— EXERCISE —
Within the records that follow, determine how many lines include the word "extinguisher". State the number and nothing further.

— DATA RECORDS —
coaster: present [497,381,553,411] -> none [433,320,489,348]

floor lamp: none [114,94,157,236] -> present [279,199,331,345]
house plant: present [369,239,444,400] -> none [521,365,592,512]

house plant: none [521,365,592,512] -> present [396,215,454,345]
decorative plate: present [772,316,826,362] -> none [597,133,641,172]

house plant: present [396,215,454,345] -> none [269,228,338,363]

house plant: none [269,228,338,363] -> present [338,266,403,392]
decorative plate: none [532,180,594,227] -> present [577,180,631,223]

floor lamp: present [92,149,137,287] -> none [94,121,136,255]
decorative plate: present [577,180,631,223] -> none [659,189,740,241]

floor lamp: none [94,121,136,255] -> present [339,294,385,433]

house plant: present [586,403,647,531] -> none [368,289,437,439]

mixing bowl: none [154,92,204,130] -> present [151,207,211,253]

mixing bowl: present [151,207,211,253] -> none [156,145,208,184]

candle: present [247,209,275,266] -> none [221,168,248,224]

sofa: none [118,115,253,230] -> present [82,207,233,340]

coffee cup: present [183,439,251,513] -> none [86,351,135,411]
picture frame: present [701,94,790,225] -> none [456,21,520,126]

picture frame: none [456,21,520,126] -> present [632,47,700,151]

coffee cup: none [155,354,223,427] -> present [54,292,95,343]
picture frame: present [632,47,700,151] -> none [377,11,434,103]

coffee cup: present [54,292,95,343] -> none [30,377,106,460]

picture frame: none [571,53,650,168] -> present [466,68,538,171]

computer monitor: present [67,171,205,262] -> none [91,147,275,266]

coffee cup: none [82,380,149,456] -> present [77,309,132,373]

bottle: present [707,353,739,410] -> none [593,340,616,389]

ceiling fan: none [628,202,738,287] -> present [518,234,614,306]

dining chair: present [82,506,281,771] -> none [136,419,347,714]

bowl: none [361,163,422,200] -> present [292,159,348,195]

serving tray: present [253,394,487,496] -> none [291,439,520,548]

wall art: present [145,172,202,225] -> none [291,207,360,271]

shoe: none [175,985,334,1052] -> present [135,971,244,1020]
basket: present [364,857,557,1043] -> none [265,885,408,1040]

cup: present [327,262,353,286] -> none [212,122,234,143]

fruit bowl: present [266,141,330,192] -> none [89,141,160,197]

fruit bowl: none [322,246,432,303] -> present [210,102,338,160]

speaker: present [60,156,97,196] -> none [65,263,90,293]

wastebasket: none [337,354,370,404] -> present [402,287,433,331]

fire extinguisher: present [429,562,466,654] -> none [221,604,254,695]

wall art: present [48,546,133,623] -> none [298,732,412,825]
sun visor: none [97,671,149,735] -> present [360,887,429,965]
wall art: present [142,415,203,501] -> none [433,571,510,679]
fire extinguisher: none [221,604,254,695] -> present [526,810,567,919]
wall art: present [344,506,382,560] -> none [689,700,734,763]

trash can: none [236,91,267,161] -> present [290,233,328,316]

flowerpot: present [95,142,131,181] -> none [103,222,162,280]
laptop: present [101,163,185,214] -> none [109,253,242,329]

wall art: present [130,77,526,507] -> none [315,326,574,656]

— EXERCISE RESPONSE —
2